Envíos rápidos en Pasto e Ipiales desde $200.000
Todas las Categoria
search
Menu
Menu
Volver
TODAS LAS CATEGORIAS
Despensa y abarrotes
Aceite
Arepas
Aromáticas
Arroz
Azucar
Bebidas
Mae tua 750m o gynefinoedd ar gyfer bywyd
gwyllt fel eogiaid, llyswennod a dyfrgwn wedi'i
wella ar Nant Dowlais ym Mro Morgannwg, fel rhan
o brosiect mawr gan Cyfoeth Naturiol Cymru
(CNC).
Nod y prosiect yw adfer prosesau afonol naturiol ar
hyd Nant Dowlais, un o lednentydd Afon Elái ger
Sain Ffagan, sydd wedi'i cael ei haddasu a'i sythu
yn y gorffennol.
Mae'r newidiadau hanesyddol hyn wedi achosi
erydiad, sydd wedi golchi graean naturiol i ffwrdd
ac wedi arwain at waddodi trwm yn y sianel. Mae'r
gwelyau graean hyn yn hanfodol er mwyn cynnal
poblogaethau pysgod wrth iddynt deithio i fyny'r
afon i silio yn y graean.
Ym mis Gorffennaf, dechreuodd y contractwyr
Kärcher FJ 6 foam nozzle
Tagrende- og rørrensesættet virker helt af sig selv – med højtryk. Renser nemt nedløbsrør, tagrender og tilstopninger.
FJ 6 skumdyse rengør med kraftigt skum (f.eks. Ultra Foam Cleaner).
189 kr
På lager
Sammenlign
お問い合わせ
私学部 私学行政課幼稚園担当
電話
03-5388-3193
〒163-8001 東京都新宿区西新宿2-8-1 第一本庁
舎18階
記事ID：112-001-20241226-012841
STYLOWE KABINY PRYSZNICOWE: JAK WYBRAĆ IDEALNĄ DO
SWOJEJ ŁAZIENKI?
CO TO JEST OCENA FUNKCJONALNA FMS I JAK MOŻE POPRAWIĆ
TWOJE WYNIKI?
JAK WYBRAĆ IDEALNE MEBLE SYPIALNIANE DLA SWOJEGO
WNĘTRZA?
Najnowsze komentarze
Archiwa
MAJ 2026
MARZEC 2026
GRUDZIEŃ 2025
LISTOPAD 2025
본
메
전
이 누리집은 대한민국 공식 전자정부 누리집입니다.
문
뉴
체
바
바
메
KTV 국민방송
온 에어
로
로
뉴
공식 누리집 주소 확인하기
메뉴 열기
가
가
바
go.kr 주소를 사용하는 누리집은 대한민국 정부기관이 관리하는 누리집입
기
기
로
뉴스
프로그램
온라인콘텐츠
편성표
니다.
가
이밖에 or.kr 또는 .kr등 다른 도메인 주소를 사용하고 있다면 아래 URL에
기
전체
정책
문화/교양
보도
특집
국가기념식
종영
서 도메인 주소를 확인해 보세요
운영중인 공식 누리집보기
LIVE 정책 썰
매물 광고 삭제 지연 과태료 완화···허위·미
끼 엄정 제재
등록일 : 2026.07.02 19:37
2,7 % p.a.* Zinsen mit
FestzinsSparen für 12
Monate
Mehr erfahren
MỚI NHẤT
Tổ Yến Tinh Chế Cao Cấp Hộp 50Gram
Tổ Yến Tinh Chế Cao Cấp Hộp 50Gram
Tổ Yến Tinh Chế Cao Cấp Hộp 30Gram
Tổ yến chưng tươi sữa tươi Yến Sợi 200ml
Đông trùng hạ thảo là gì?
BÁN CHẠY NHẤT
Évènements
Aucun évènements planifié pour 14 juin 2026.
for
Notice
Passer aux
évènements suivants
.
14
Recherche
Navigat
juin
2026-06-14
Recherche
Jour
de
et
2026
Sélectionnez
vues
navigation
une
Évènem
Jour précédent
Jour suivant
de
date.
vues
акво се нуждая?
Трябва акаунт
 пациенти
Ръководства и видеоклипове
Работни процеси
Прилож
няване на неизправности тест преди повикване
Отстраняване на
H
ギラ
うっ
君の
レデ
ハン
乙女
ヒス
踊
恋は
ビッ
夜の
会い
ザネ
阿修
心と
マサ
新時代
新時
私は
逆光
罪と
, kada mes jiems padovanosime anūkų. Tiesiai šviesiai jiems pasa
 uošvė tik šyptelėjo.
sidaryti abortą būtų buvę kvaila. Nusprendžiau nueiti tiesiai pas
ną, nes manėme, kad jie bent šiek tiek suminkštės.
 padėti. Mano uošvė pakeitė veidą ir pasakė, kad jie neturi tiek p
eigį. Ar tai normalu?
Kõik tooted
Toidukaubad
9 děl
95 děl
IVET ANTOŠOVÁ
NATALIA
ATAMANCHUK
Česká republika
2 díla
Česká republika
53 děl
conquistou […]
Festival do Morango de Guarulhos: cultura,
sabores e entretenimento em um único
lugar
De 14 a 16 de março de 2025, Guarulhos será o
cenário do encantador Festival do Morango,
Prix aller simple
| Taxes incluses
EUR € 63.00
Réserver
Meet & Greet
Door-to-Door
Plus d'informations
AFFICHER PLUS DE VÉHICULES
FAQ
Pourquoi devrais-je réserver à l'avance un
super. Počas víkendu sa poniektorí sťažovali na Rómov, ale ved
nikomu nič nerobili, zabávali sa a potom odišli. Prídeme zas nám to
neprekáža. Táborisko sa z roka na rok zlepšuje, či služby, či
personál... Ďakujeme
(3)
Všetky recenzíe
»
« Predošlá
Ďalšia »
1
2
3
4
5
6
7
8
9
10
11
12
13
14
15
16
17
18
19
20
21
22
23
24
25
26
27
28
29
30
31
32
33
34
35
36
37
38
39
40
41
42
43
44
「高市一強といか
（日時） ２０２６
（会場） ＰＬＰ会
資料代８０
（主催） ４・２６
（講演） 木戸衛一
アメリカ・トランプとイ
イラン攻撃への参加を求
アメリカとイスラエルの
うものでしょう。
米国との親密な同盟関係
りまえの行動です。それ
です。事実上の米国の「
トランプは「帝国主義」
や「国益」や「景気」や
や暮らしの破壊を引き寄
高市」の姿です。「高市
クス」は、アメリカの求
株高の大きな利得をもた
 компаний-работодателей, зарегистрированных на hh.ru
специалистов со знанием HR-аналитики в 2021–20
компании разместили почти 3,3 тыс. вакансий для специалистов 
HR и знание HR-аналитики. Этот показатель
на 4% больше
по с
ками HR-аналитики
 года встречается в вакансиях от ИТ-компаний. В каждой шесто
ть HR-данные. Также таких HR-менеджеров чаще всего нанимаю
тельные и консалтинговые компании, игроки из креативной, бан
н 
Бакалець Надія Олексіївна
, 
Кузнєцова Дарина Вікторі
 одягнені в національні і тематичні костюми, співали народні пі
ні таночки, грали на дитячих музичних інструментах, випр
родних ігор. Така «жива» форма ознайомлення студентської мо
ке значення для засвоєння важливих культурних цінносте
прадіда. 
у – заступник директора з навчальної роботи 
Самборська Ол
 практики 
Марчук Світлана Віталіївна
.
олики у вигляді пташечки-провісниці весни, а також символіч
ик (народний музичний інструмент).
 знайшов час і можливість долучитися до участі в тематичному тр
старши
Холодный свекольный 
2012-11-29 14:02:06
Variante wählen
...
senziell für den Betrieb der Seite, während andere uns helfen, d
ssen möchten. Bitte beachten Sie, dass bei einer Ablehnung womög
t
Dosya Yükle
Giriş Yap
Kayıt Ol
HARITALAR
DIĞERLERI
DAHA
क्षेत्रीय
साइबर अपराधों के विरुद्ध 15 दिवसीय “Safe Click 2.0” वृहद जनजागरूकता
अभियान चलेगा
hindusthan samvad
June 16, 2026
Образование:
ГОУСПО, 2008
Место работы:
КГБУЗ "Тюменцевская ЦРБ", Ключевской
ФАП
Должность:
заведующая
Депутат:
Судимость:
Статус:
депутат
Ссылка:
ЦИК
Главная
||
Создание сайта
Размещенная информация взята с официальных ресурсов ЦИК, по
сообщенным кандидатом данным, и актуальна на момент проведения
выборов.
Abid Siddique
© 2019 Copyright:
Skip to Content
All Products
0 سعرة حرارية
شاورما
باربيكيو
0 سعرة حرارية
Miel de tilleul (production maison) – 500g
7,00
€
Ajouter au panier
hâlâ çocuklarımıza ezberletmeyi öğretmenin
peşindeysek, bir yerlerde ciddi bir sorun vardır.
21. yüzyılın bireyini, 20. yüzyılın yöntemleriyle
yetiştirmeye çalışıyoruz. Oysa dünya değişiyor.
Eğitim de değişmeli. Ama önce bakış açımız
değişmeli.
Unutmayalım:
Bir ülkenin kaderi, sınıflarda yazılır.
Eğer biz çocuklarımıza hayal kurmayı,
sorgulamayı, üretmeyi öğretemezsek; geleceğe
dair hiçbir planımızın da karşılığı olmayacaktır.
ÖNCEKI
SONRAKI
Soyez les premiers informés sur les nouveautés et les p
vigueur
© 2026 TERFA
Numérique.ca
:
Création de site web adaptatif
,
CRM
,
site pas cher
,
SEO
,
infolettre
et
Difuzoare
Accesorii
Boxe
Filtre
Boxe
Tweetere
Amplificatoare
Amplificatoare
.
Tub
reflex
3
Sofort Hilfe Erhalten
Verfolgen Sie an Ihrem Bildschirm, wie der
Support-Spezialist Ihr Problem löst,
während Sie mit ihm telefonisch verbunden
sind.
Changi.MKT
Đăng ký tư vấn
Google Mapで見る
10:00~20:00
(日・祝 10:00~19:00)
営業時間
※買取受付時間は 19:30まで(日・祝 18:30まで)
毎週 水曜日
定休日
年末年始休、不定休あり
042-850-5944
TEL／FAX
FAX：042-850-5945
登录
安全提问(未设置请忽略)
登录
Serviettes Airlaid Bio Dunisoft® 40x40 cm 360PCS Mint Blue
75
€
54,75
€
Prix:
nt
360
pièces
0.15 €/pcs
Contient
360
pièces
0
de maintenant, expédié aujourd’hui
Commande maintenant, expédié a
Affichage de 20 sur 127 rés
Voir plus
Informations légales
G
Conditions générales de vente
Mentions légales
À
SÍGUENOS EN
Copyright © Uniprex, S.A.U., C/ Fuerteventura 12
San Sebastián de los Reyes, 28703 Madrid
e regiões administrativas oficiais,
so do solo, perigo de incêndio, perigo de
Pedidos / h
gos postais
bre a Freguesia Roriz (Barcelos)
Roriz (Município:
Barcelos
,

============

* _Task prompt_
Gather every line from the items above that contains the string "wedi", and copy each of those lines in full.

* _Solution to this problem_
gwyllt fel eogiaid, llyswennod a dyfrgwn wedi'i
Sain Ffagan, sydd wedi'i cael ei haddasu a'i sythu
Mae'r newidiadau hanesyddol hyn wedi achosi
erydiad, sydd wedi golchi graean naturiol i ffwrdd
ac wedi arwain at waddodi trwm yn y sianel. Mae'r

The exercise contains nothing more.